The Merchant of Venice is a story of outsiders. Shylock, the great out-sider of Venice, sits at the heart of the play and embittered by opposition at every turn. Beside him is Portia of Belmont, affirming herself in a world all too ready to relegate women to silent, subservient roles.

Their correlation culminates in Shylock’s speech on hatred (“Hath not a Jew eyes?”), followed by Portia’s presentation at the trial scene (“The quality of mercy is not strained”) – Portia and Shylock come together, speaking in one voice, filled by a common inspiration.

Directed by Joe Friggieri, this year's MADC summer Shakespeare turns its back on the palace (looking forward to the good use that will doubtless be made of balconies and balustrades in next year’s production, Romeo and Juliet) and instead achieves a subdued but effective staging, projecting depth in a view of darkened trees and simple lighting.
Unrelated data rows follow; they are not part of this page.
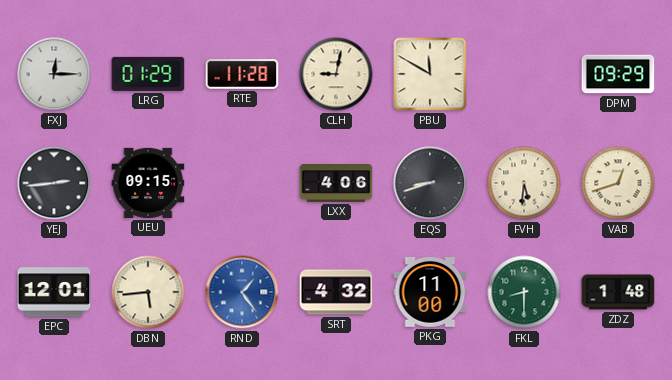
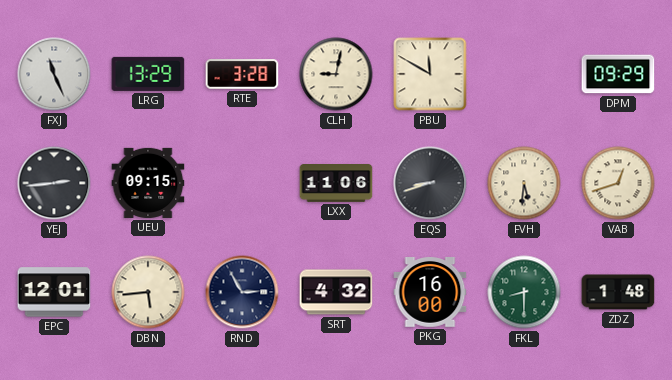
FXJ: 12:15 -> 11:26
LRG: 01:29 -> 13:29
RTE: 11:28 -> 3:28
LXX: 4:06 -> 11:06
RND: 1:24 -> 2:55
RND dial: blue -> navy
PKG: 11:00 -> 16:00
The result works well within the shadowy world of Shakespeare's satirical nightmare.

Shylock has paid 3,000 ducats to purchase the death of Antonio, the man he hates, while Portia surrenders more than three times that amount to rescue her husband's beloved friend. Both Portia and Shylock use money as their medium, but to radically different ends.

Portia’s money allows her to shelter Shylock’s runaway daughter and discarded servant. Shylock’s relationship with money is altogether more inwardly fixed, a covetous idolatry, and his character is at once an offensive assertion and challenging subversion of anti-Semitic tropes in early modern Christian culture.
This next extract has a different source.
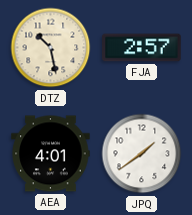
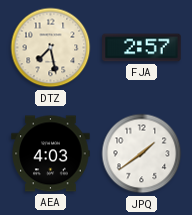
DTZ: 10:28 -> 7:28
AEA: 4:01 -> 4:03
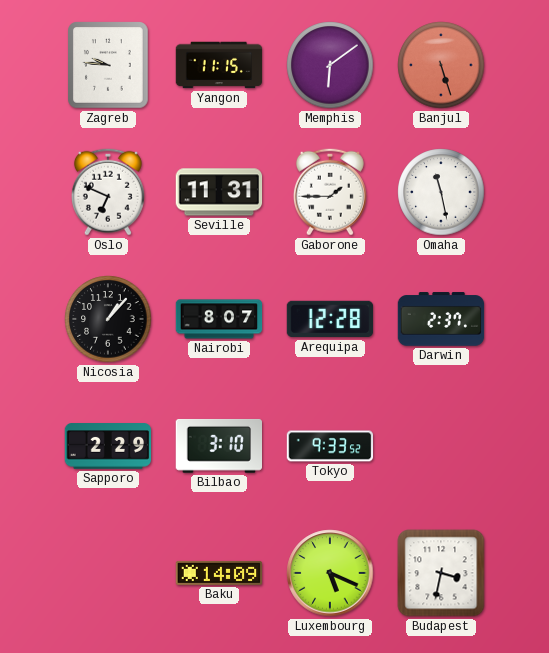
Manuel Cauchi’s Shylock flings defiance with devastating control, trapped in the confines of an identity carved out for him by a community that will not, and cannot, accept him. The role is so stuffed with potential that it presents plenty of pitfalls, risks of overacting – Cauchi does no such thing, and is pitch-perfect throughout.

He creates a restrained but smoldering Shylock, resentful and ferocious in private, icily calm when confronted by his tormentors. Michael Mangion as the merchant, Antonio, does a decent job of highlighting the character's middle-aged melancholy, but the presentation is more somnolent than solemn. It is a peculiar counterpoint to Cauchi’s simmering energy and Philip Leone Ganado’s crisp performance as Bassanio.
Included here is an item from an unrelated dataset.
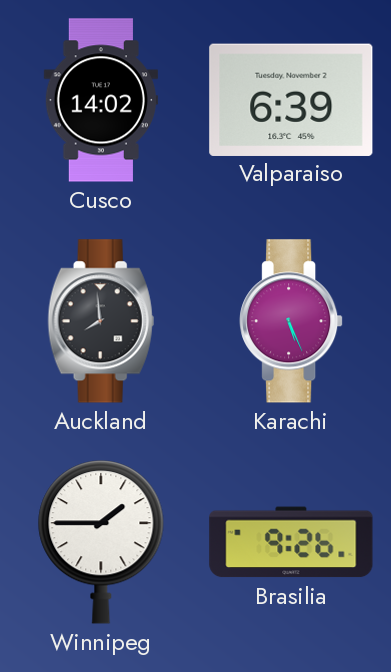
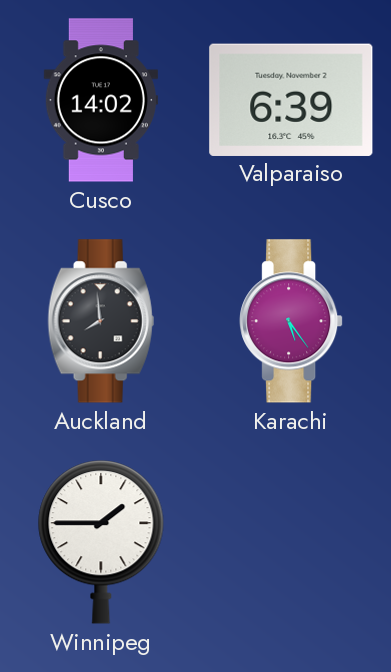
Karachi: 5:26 -> 5:24
Brasilia: 9:26 -> none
Playing the beautiful Portia, Coryse Borg presents a character at once playful and incisive. Her scenes have charm, and Borg comes into her own for the trial scene.

As a dramatic exploration of politico-social themes currently being contested and questioned in Malta, Friggieri's direction is never heavy-handed. The resonances are left to speak for themselves, nowhere more clearly than in the moments before Shylock's final undoing. We are given a chance to see the similarities between Portia and Shylock that prevent any easy emotions.

There is, after all, a relation-ship between the two that neither fully acknowledges.

When Portia says that Shylock must be merciful, she speaks as one foreigner to another, gesturing to a common humanity already eloquently expressed by Shylock himself. Portia offers a mirror to the Jew in her own strange other-ness, within a world of Christian men who look but do not see.